While these albums didn’t quite make my top 5 this year, I don’t think there is any doubt that I will be listening to them frequently for years to come.

She & Him – Volume 2: I almost didn’t even bother here, but I’m really glad I did. Discovering this was like finding out about an old rock masterpiece. There’s a lot of warmth in ZD’s voice and songwriting, and M. Ward’s flourishes round out the best traditional pop record of the year. (listen to “Lingering Still“) Read my original review.

New Pornographers – Together: I’m not really sure how AC Newman keeps getting such inspiration out of this wacky ensemble, but Together, as its name would imply, manages to achieve both a stunning overall unity and the most idiosyncratic performances from each of the key players yet. Neko’s at her best on “The Crash Years”, Dan’s a wacky loverboy on “Silver Jenny Dollar”, Kathryn Calder shines on “Sweet Talk, Sweet Talk”, and Dr. Newman rounds out just about everything else. Fantastic artsy power pop, fabulous performances, a great experience all around. (listen to “Sweet Talk, Sweet Talk“) Read my original review.

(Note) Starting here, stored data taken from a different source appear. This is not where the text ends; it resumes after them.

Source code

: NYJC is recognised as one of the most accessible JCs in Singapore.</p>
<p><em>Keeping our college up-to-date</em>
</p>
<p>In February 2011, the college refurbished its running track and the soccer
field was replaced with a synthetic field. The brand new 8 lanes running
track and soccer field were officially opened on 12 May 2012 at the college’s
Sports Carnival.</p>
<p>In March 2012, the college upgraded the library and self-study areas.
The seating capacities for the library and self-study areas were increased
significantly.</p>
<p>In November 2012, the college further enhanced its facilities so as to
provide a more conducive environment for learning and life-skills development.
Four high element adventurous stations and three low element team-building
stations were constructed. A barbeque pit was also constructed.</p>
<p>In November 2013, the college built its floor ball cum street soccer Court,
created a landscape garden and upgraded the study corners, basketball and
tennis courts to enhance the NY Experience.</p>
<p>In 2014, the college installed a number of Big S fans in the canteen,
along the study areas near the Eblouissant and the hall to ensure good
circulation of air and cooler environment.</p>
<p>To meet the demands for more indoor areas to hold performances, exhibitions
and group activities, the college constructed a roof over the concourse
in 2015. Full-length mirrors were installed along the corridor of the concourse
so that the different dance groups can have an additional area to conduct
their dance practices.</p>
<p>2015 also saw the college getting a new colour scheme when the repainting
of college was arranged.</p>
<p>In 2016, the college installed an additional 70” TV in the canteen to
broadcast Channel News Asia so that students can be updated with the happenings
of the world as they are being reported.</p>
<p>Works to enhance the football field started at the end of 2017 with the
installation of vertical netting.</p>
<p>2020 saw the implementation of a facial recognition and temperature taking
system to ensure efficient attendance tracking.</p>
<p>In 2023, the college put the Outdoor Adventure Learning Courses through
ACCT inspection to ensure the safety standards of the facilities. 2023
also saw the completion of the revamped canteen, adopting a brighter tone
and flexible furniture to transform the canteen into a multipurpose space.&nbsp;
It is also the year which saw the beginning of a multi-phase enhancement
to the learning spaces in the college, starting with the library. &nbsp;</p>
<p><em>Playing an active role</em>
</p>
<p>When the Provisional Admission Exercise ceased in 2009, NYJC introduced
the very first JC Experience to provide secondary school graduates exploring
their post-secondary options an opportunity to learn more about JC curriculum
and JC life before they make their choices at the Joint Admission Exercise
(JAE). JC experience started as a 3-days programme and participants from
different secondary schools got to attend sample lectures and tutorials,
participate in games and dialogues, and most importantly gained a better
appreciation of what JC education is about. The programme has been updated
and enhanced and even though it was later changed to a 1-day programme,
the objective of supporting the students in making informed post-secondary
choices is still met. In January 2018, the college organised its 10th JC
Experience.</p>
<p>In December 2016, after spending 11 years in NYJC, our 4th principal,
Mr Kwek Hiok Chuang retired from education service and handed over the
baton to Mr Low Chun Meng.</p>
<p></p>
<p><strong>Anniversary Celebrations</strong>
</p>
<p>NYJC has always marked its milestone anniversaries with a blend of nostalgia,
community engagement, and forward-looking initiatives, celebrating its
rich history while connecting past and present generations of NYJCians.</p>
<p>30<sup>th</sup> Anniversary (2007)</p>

Venice Is Sinking – Sand & Lines: This is what rainy Saturday mornings feel like. The great thing about this record is that you can get up close to it or leave it on in the background, either way you enjoy it. As I’ve said before, I wish more bands would just hang a microphone from the ceiling and play a set. Can’t wait to see what the future holds for ViS. (“Bardstown Road“) Read my original review.

Frontier(s) – There Will Be No Miracles Here: Chris Higdon returns 7 years after the demise of Elliott with a record heavy on the DC-style hardcore. As packed as this one is with melodic, chunky riffs, comparisons to Jawbox seem obvious but entirely appropriate. Oh yeah, and it grows on you too. (“Abul Abbas“) Read my original review.

Bruce Springsteen – The Promise: Recorded in the late 70’s, this is a gold mine for just about anyone who cares about rock and roll. Did we really need a reminder of what a monumental and unique talent Bruce Springsteen is? The Boss himself seems to think we did, and for that, I’d like to shake his hand. (“Someday (We’ll Be Together)“) Read my original review.

Stars – The Five Ghosts: Stars fully embraced 80’s synth-pop on this record, and what came of it was one of the most listenable and catchy collection of tunes imaginable. With all their earnestness, I get a feeling it’s becoming less and less cool to like Stars, but don’t let that hold you back. This is some serious ear candy, so just indulge your sonic sweet tooth already. (“Wasted Daylight“) Read my original review.

Cerebellum – Cerebellum: How could this not be awesome? Cerebellum came to a pre-mature end in 1989, leaving only 5 studio tracks (collected here) and a handful of other unrecorded songs. They recorded them for posterity this year, and it’s remarkable just how much these guys sound like they are picking up right where they left off. The big highlight is the mighty “Crawl Out of the Water”, which existed as an inferior Crain demo. It’s in all its glory here. (“Crawl Out of the Water“) Read my original review.